__ASSIGNMENT__
Within the material below, how many lines contain the word "down"? Give that number only.

[DATA EXCERPT — start]

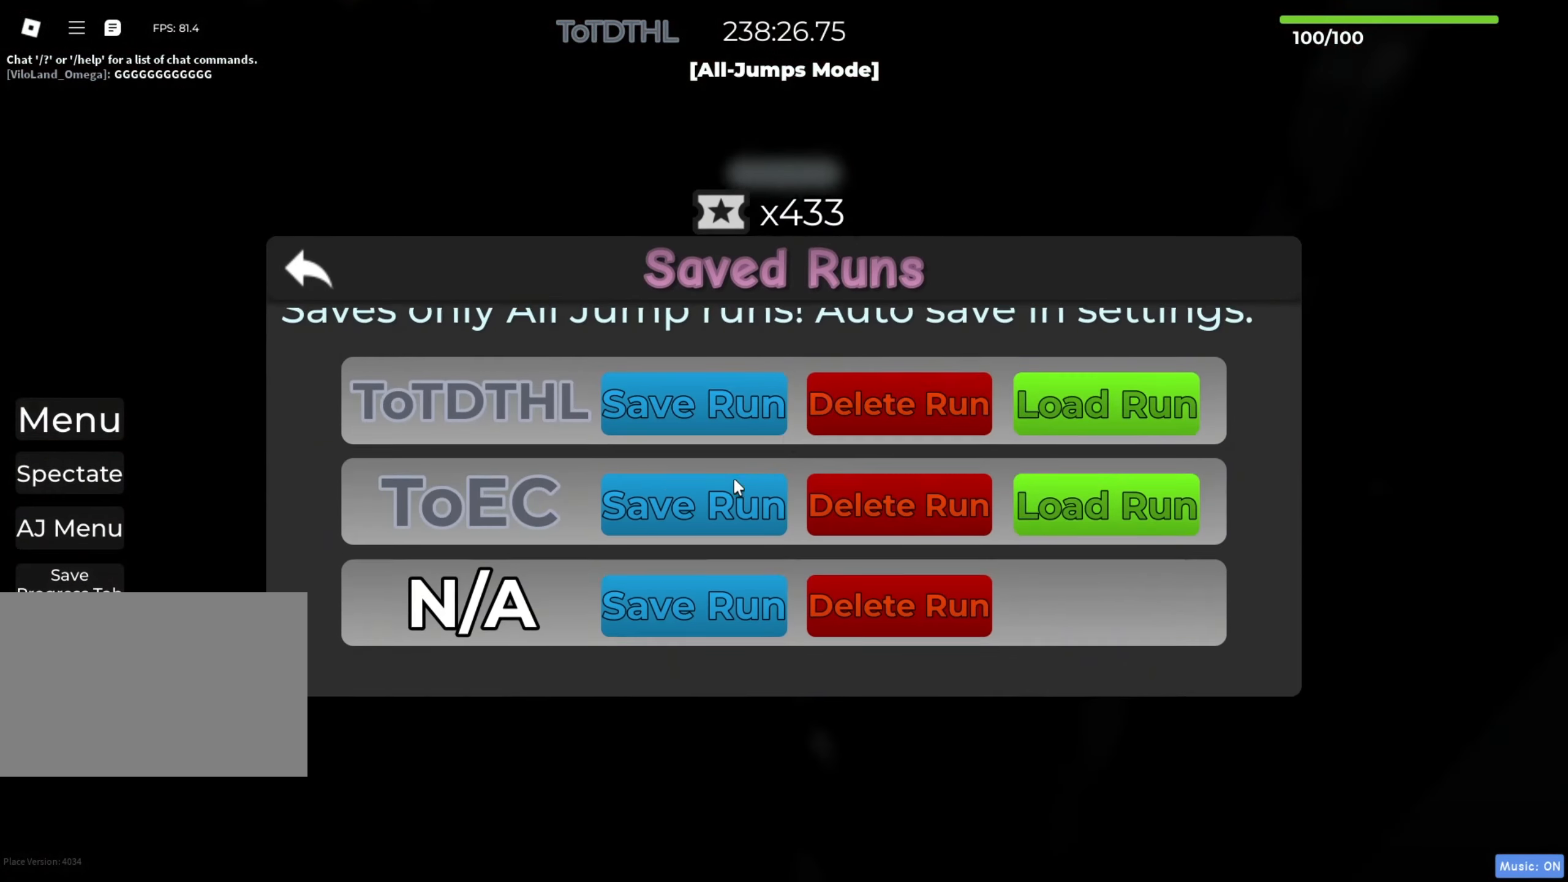
{"keys": [], "events": []}
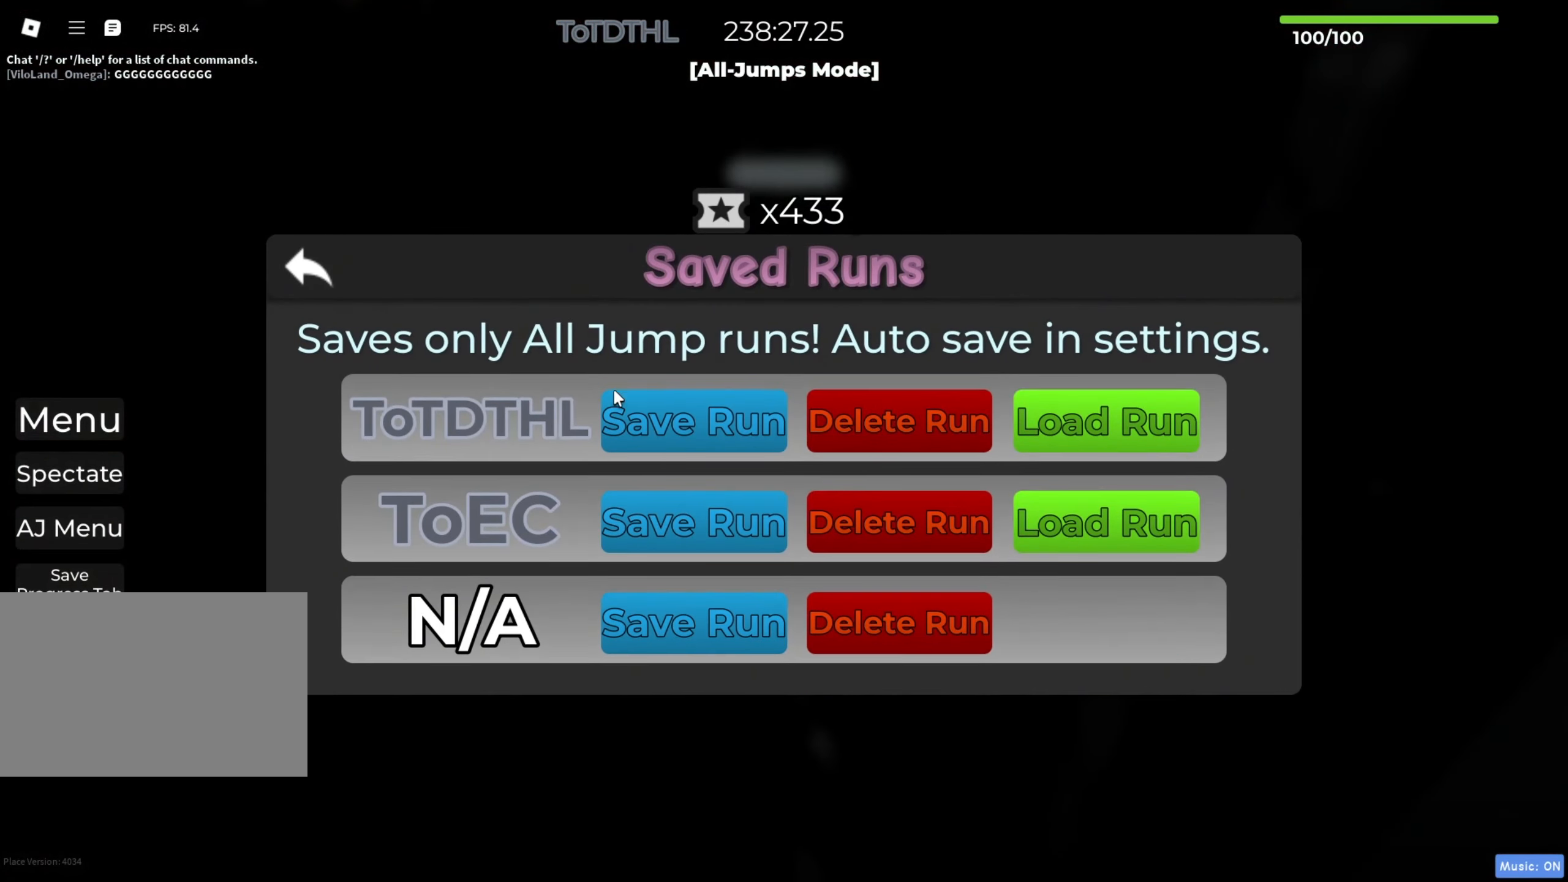
{"keys": ["d", "space"], "events": [[367, "d", "down"], [367, "space", "down"]]}
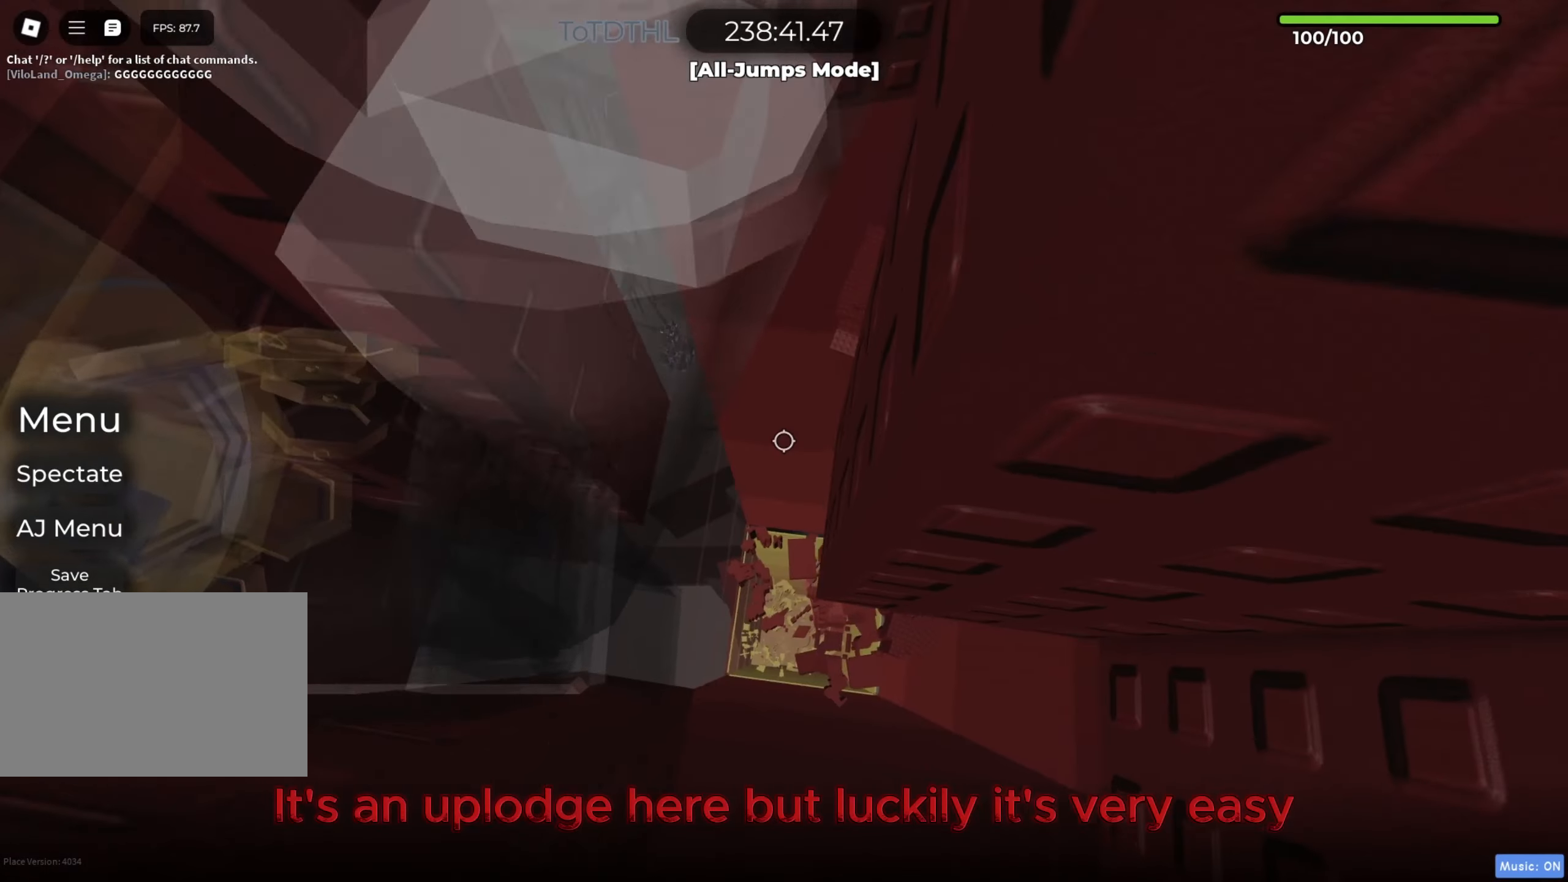
{"keys": [], "events": [[217, "d", "up"], [217, "shift", "down"], [233, "space", "up"], [300, "r", "down"], [333, "shift", "up"], [383, "r", "up"]]}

[DATA EXCERPT — finish]

__PROBLEM SOLUTION__
2